I encounter a problem with the use of the mice function to do multiple imputation. I want to do imputation only on part of the missing data, what looking at the help seems possible and straightworward. But i can't get it to work. here is the example:
I have some missing data on x and y:
library(mice)
plouf <- data.frame(ID = rep(LETTERS[1:10],each = 10), x = sample(10,100,replace = T), y = sample(10,100,replace = T))
plouf[sample(100,10),c("x","y")] <- NA
I want only to impute missing data on y:
where <- data.frame(ID = rep(FALSE,100),x = rep(FALSE,100),y = is.na(plouf$y))
I do the imputation
plouf.imp <- mice(plouf, m = 1,method="pmm",maxit=5,where = where)
I look at the imputed values:
test <- complete(plouf.imp)
Here i still have NAs on y:
> sum(is.na(test$y))
[1] 10
if I use where to say to impute on all values, it works:
where <- data.frame(ID = rep(FALSE,100),x = is.na(plouf$x),y = is.na(plouf$y))

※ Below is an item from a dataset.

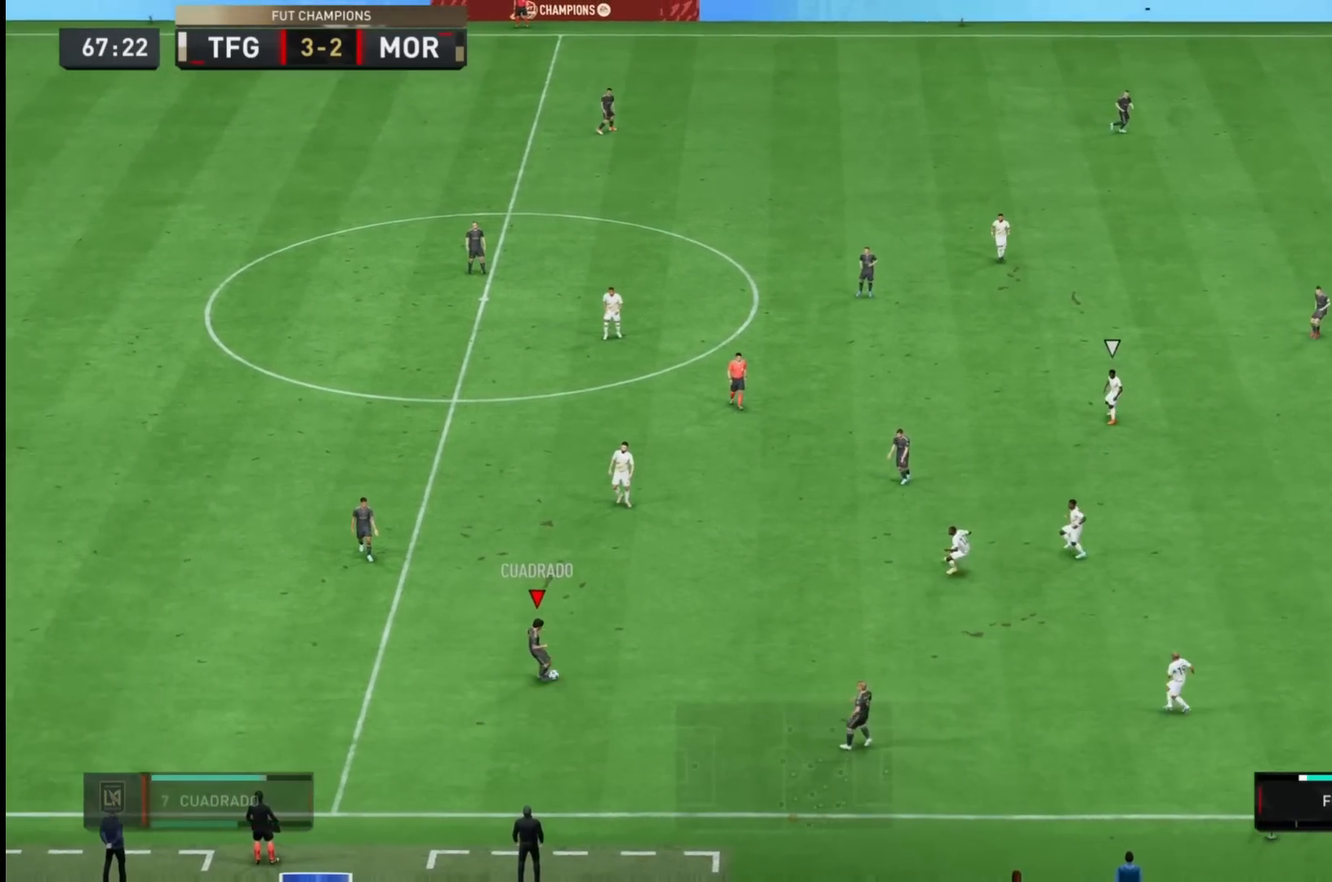
{"buttons": [], "left_stick": "up-right", "right_stick": "center", "events": []}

plouf.imp <- mice(plouf, m = 1,method="pmm",maxit=5,where = where)
test <- complete(plouf.imp)
> sum(is.na(test$y))
[1] 0
but it does the imputation on x too, that I don't want in this specific case (speed reason in a statistial simulation study)
Has anyone any idea ?
This is happening because of below code -
plouf[sample(100,10),c("x","y")] <- NA
Let's consider your 1st case wherein you want to impute y
only. Check it's PredictorMatrix
plouf.imp <- mice(plouf, m = 1, method="pmm", maxit=5, where = whr)
plouf.imp
#PredictorMatrix:
# ID x y
#ID 0 0 0
#x 0 0 0
#y 1 1 0
It says that y
's missing value will be predicted based on ID
& x
since it's value is 1 in row y.
Now check your sample data where you are populating NA in x
& y
column. You can notice that wherever y
is NA x
is also having the same NA value.
So what happens is that when mice
refers PredictorMatrix
for imputation in y
column it encounters NA in x
and ignore those rows as all independent variables (i.e. ID
& x
) are expected to be non-missing in order to predict the outcome i.e. missing values in y
.
Try this -
library(mice)
#sample data
set.seed(123)
plouf <- data.frame(ID = rep(LETTERS[1:10],each = 10), x = sample(10,100,replace = T), y = sample(10,100,replace = T))
plouf[sample(100,10), "x"] <- NA
set.seed(999)
plouf[sample(100,10), "y"] <- NA
#missing value imputation
whr <- data.frame(ID = rep(FALSE,100), x = rep(FALSE,100), y = is.na(plouf$y))
plouf.imp <- mice(plouf, m = 1, method="pmm", maxit=5, where = whr)
test <- complete(plouf.imp)
sum(is.na(test$y))
#[1] 1
Here only one value of y
is left to be imputed and in this case both x
& y
are having NA value i.e. row number 39 (similar to your 1st case).